蘊蓄・鉄道コラム
鉄道員の情けない話

さきごろ、立て続けに電車の運転士が乗務中に不適切な行為をした、ということが報道された。それらはいずれも目撃者によって鉄道会社に苦情として通報されたもので、会社が調査の結果、事実を認めて公表したのである。行為そのものはどちらかというと、乗務中にはいかがなものかという部類のものである。

■JR東海の東海道新幹線で、運転士が両足を運転台にあげて運転していた件。
つまり、机の上に両足をあげて椅子の上にふんぞり返っているようなことだろうか。オフィスでこのような恰好で電話をしているシーンをテレビドラマなどで見かけることがある。そんな恰好でよく運転できると思うのだが、クルマと違って操舵の必要がないうえに、ATCによる走行管理がされている区間では可能なのかもしれない。普通、新幹線の運転台は覗けないのにどうして発覚したのか不思議に思っていたら、なんと!外部から撮られた走行写真で露見したというのだ。

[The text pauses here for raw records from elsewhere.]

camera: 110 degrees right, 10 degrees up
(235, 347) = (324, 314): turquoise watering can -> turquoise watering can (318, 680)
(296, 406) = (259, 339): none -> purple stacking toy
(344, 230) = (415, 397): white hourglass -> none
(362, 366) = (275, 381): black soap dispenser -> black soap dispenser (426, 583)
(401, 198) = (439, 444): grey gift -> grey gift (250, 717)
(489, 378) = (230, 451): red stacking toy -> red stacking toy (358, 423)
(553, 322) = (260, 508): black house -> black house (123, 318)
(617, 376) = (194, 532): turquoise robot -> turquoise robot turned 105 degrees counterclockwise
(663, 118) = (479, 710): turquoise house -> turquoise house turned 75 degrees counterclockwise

おそらく密室なので誰にも見られないと高をくくっていたのだろう。高速で疾走する新幹線を写真やビデオで撮影する人はゴマンといる。高性能のカメラや高度な撮影技術によってこのようなものが写り込むことは十分考えられる。
当人は「リラックスしたくて足を伸ばした」そうだ。JR東海では処分を検討するというが「足あげ運転」とはなんとも非常識極まる行為だ。近い将来、クルマの自動運転が本格的になると、高速道路上のクルマでこんなことをするようなバカが続出するかもしれない。

■JR東日本の総武線通勤電車で、胡坐をかいて運転していた件。
靴を脱いで運転席で複数回にわたって胡坐をかいていた、というものだが、本人は足の裏の土踏まずを蚊に刺されて痒かったので胡坐をかいて運転していた、という。運転台の後ろから乗客が目撃したものらしく、写真も撮っていた。
この記事を読んだときは思わず笑ってしまった。たしかに痒みは痛みより我慢しづらいものだ。つい掻きたくなることはわかる。足元には警笛を鳴らすペダルがあるが、いざというときには足をおろせばいいので安全性に支障はないものの、JRとしては胡坐をかかないよう注意したという。

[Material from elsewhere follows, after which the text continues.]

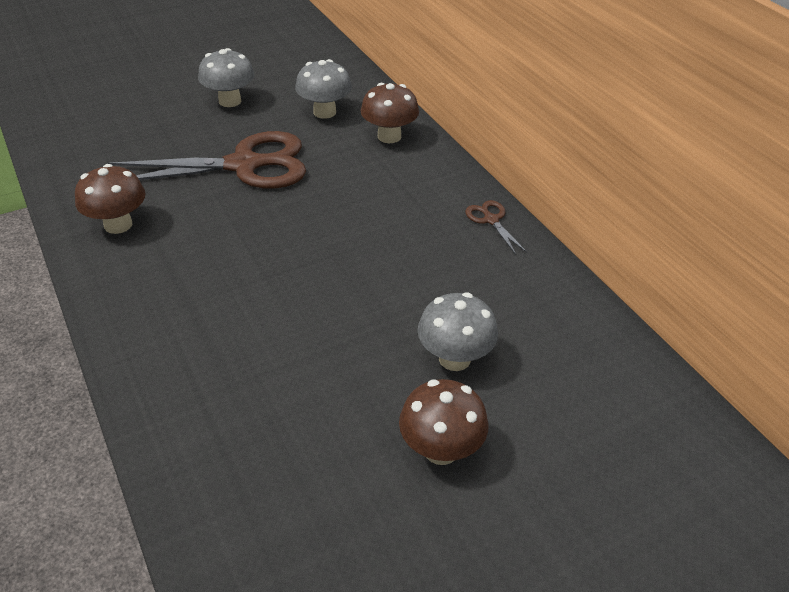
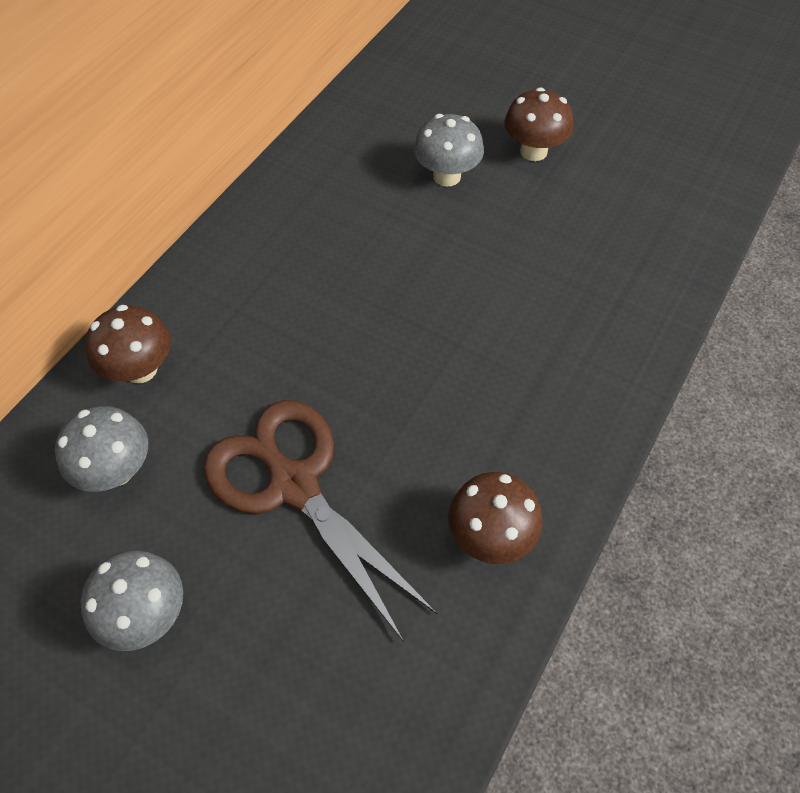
camera: 120 degrees left, 15 degrees up
(491, 220) = (250, 219): brown scissors -> none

■JR東日本の総武線で、佐倉駅に停車中の電車で運転台のドアを開けて線路に放尿した件。
放尿したのは駅のホームとは反対側のドアからだったが、たまたま外にいた人が目撃したという。運転士によれば、「我慢できなかったがトイレに行くことで電車を遅らせたくなかった。過去にもやった。」と述べた。
JRの規定ではこのような場合、運転指令室に通知の上、駅または車内のトイレに行くことを認めているというので、規律違反ということになる。JRではモラルに欠ける行為として乗務をはずし、指導するという。生理現象は個人的問題だが、頻尿の人にはあまり長時間の乗務はさせないことも必要ではないのか。

いずれの場合も情けない話だが、目撃者にとっては「目を疑うような光景」だったのだろう。要はモラルの欠如の問題で、ほかにも似たような話はいくらでもある。JR側は「お客様に不信感と不安を与えた」として平謝りの態だが、それは安全を第一とする鉄道の現場で起きたことだからだ。こうしたモラル上の問題は個人の自覚に依存するので、普段からやかましく教育する以外にない。こんな一部の不心得者のために世界に冠たる日本の鉄道の信頼性が損なわれてはならない。

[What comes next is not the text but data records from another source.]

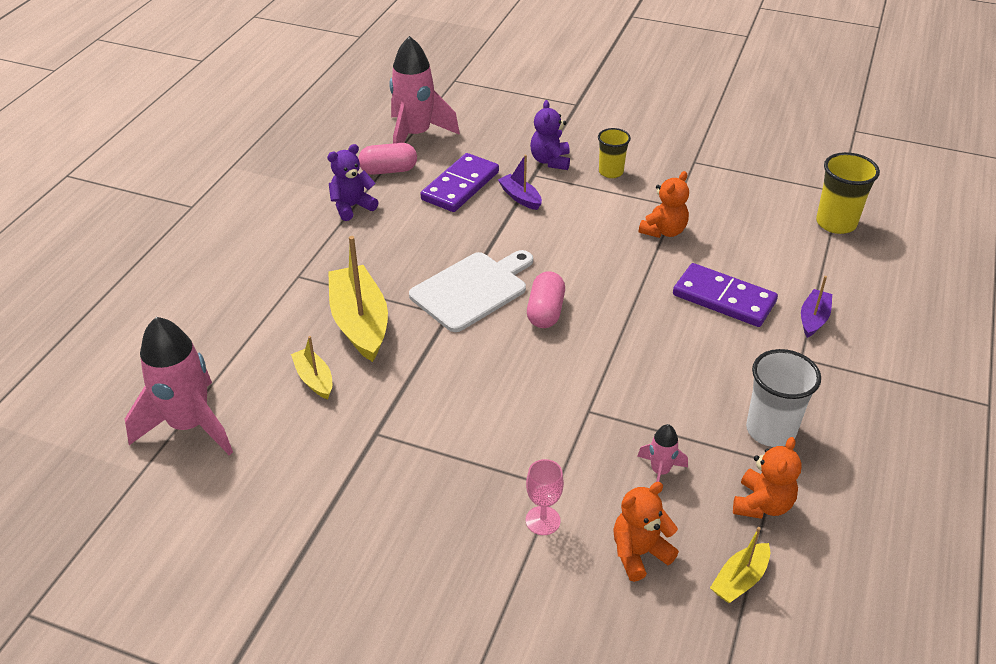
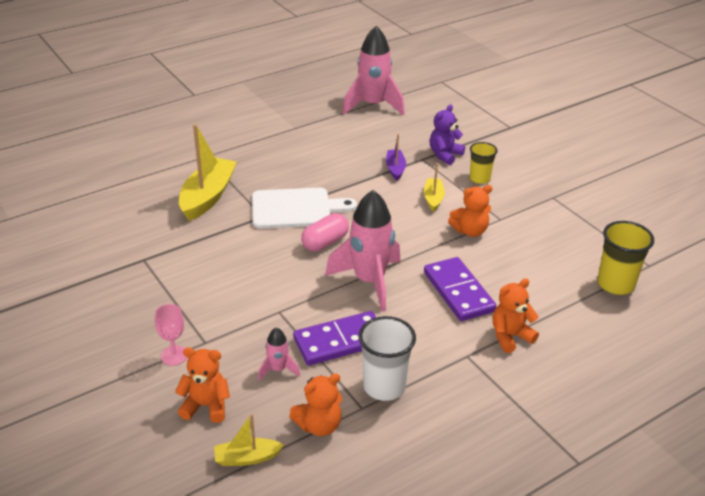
camera: 35 degrees right, 5 degrees down
(190, 425) = (58, 207): pink rocket -> pink rocket (369, 281)
(314, 379) = (146, 215): yellow boat -> yellow boat (433, 199)
(352, 207) = (282, 131): purple teddy bear -> none
(388, 170) = (330, 119): pink capsule -> none
(460, 186) = (364, 146): purple domino -> purple domino (340, 341)
(813, 319) = (510, 336): purple boat -> orange teddy bear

一方で、最近の電車の運転室はガラス越しに丸見えである。これは運転士の不審な挙動を抑止するため、と聞いたことがある。だから規律は大方守られているのだろう。しかしそれがために運転士は乗客や鉄道マニアたちの視線やカメラにさらされて監視状態にあることが多い。当然そのストレスも小さくないはずだ。今後それによる弊害のほうも問題となって、カブリツキ撮影などが制限されるもしれない。さらに一部の鉄道マニアのモラルも問題視されているので、駅のホームや沿線での撮影にまで影響することも考えられる。鉄道マニアにも自制が必要となるだろう。